The numbers below for TGAN and MocoGAN are from the MocoGAN paper where they generated 256 videos each of 16 frames, each video representing carrying out one emotion from a list of six.
For our experiments, we generated 256 videos from 43 randomly generated faces each of 16 frames, each video represents again carrying out one emotion.
A smaller ACD score is better which means a generated video is more likely to be of the same person.

Model	ACD
TGAN	0.305
MoCoGAN	0.201
Our Model	0.167

Conclusion

We conclude this talk with some observations based on our experiments with our video generation model:

Both TGAN and MocoGAN approaches train on videos and so can work provided you have a suitable training set of videos.
Our technique operates on a trained StyleGAN-like model of a suitable collection of images provided we have a high-level known set of action images.
- We can then train models that generate high-level action sequences and apply our technique to make a video.
- Alternatively, we can make videos from scripted sequence of high-level actions (the particular case we showed was for facial expression of emotion).
As our technique is closer to morphing, we can make longer sequences before the frames become not humanly plausible.
We are also able to generate high resolution video (1024 x 1024) on a single machine albeit with a high end graphics card.

References

[1] M. Saito, E. Matsumoto, and S. Saito, "Temporal generative adversarial nets with singular value clipping," Proceedings of the IEEE International Conference on Computer Vision (ICCV), 2017, pp. 2830--2839.

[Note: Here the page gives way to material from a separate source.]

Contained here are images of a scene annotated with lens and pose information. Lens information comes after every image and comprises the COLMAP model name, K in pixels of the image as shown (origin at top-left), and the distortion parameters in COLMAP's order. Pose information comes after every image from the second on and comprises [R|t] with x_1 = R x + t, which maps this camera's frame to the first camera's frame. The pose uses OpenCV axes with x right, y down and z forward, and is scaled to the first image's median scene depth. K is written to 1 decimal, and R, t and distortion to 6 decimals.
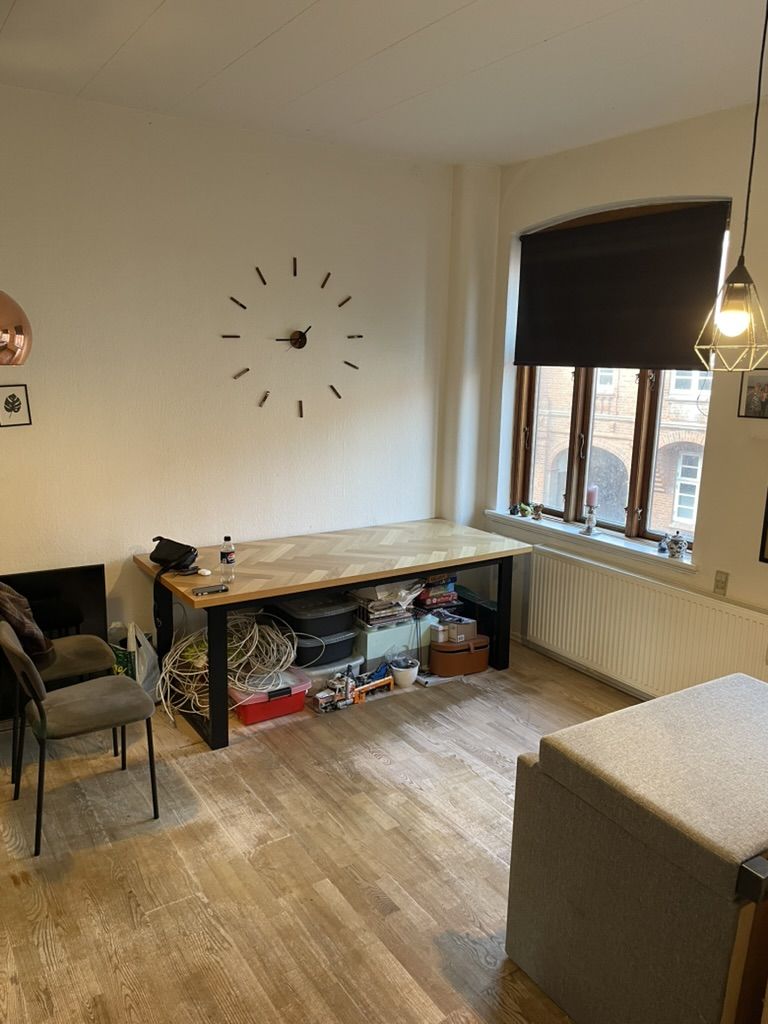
lens RADIAL K [[768.1, 0, 388.3], [0, 768.1, 512.2], [0, 0, 1]] dist [0.037377, -0.003477]
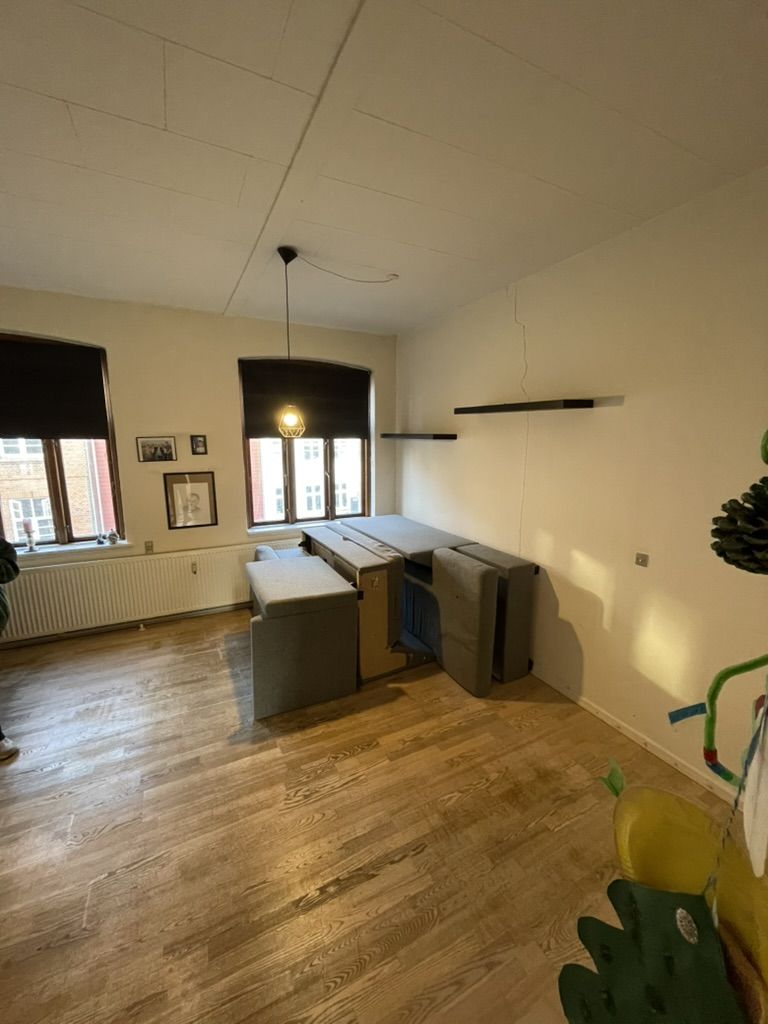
lens RADIAL K [[405.4, 0, 384.0], [0, 405.4, 512.0], [0, 0, 1]] dist [-0.011392, 0.000120]
pose [[0.123785, -0.210077, 0.969817, -0.468673], [0.198073, 0.962896, 0.183296, -0.063281], [-0.972340, 0.169405, 0.160803, 0.249565]]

[2] R. Abdal, Y. Qin, and P. Wonka, "Image2StyleGAN: How to Embed Images Into the StyleGAN Latent Space?," Proceedings of the IEEE International Conference on Computer Vision. 2019.

[3] T. Karras, et al., "Progressive growing of GANS for improved quality, stability, and variation," International Conference on Learning Representations (ICLR), 2018.

[4] S. Tulyakov, et al., "MoCoGAN: Decomposing Motion and Content for Video Generation," 2018 IEEE/CVF Conference on Computer Vision and Pattern Recognition, 2018. pp. 1526--535, doi: 10.1109/CVPR.2018.00165.

[5] T. Karras, S. Laine, and T. Aila, "A style-based generator architecture for generative adversarial networks," 2019 IEEE/CVF Conference on Computer Vision and Pattern Recognition (CVPR), 2019, pp. 4396--4405, doi: 10.1109/CVPR.2019.00453.

[6] N. Aifanti, C. Papachristou, and A. Delopoulos, "The MUG facial expression database," 11th International Workshop on Image Analysis for Multimedia Interactive Services WIAMIS 10. IEEE, 2010.

[7] T. Karras, et al., "Analyzing and improving the image quality of StyleGAN," 2020 IEEE/CVF Conference on Computer Vision and Pattern Recognition (CVPR), pp. 8107-8116.

[8] S. Ji, et al., "3D convolutional neural networks for human action recognition," IEEE Transactions on Pattern Analysis and Machine Intelligence, 35(1):221--231, 2013.